Smoky Lentil Stuffed Sweet Potatoes

  • 4 medium sweet potatoes
  • 2 TBSP extra-virgin olive oil
  • 1 shallot, minced
  • 3 cloves of garlic, minced
  • 3 TBSP tomato paste
  • ½ tsp. crushed red pepper flakes
  • 1 tsp. smoked paprika
  • 1 tsp. salt
  • ½ tsp fresh ground black pepper
  • 1 cup red lentils
  • 2 cups vegetable broth
  • 1 ½ cups water
  • ¼ walnuts, roughly chopped
  • Optional toppings: fresh cilantro, Greek yogurt and sliced avocado

Preheat oven to 450°F. Wash and dry sweet potatoes. Poke each potato a few times with a fork before wrapping in aluminum foil. Bake on center rack for 60 – 80 minutes, until fork tender.

While potatoes are baking, heat the oil in a large skillet with a tight-fitting lid over medium heat. Add shallot and cook for 2-3 minutes, until softened. Add garlic and cook 1 minute. Add tomato paste and red pepper flakes, smoked paprika, salt, black pepper and lentils, stirring to coat lentils.

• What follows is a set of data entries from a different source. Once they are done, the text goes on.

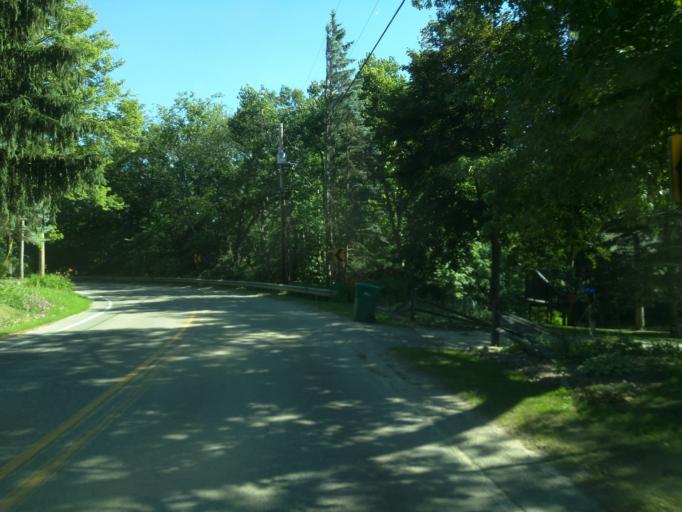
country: US
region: Michigan
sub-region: Eaton County
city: Waverly
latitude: 42.7690
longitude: -84.6600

Add broth and water and bring to simmer over medium-high heat. Reduce heat to medium-low, cover and cook for approximately 20 minutes, stirring occasionally, until lentils are tender and most of the liquid is absorbed. Stir in chopped walnuts.

Carefully slice sweet potatoes down the middle, lengthwise. Fill evenly with lentil mixture and garnish with toppings of choice.

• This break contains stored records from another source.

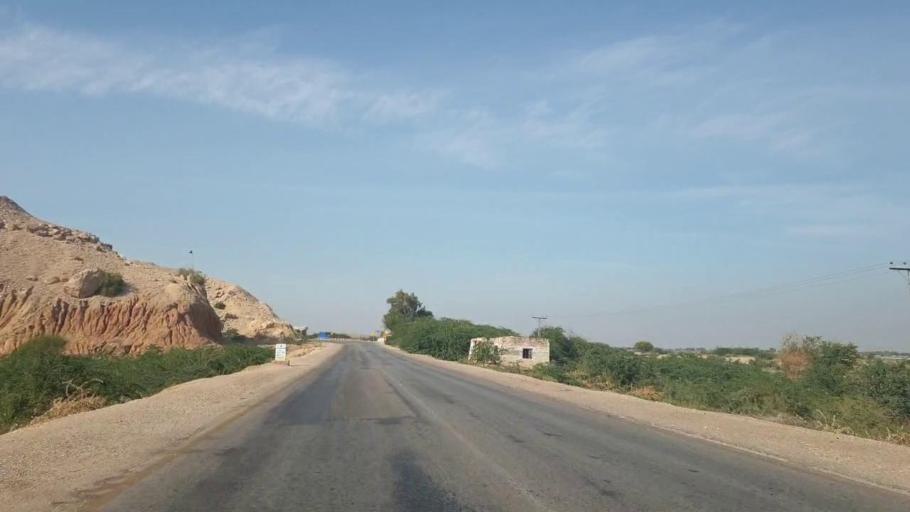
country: PK
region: Sindh
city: Sehwan
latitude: 26.3188
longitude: 67.8885
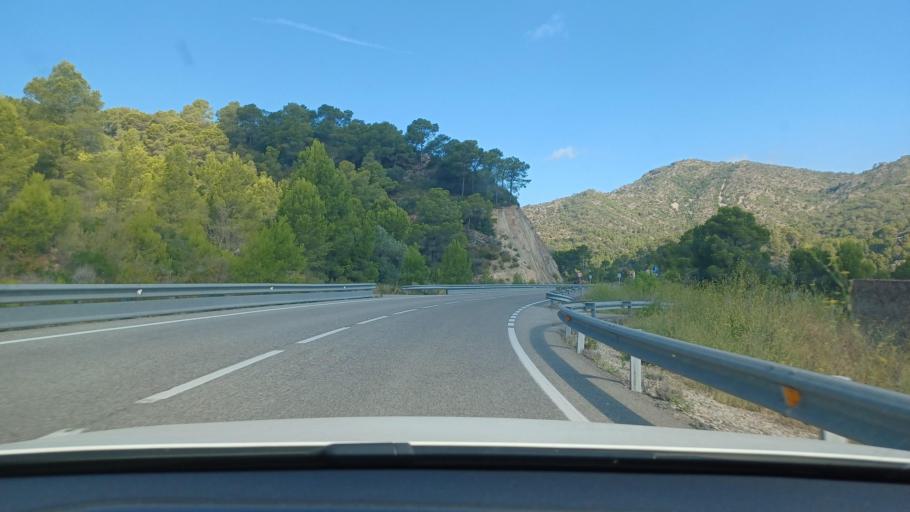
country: ES
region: Catalonia
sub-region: Provincia de Tarragona
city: Benifallet
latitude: 40.9490
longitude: 0.4584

Kidney Beans – One of the most commonly consumed beans worldwide, kidney beans have a number of great health benefits. 1 cup cooked kidney beans have more than 13 grams of protein, 13 grams of fiber and are packed with vitamins and minerals like folate, manganese, thiamine, copper and iron!

Try this fresh take on a chilled salad:

Mediterranean Kidney Bean Salad

  • 1 15oz can kidney beans, drained and rinsed
  • ½ English cucumber, chopped
  • 1 medium tomato, chopped
  • 1 cup chopped red onion
  • 1 bunch fresh cilantro, stems removed, chopped (about 1 ¼ cups)

Dijon Vinaigrette

  • 1 large lime, juiced (or lemon)
  • 3 TBSP extra-virgin olive oil
  • 1 tsp Dijon mustard
  • ½ tsp garlic paste or finely chopped garlic
  • Optional: 1 tsp sumac spice
  • Salt & pepper to taste

In a medium bowl, combine kidney beans with chopped vegetables and cilantro.

In a separate bowl, whisk together lime juice, oil, mustard, garlic and seasonings.

Pour over salad and combine well. Add a dash of salt & pepper, if needed. Cover and allow to rest in the refrigerator for about an hour before serving.

Tip: This salad can be made the day before, just wait to add the cilantro until the day of to keep it fresh.


There are so many delicious ways to add beans and legumes to your diet to enjoy both their amazing flavor and their health benefits. And with benefits ranging from blood sugar regulation to lowering blood pressure and cholesterol, there’s something for everyone in these little bites.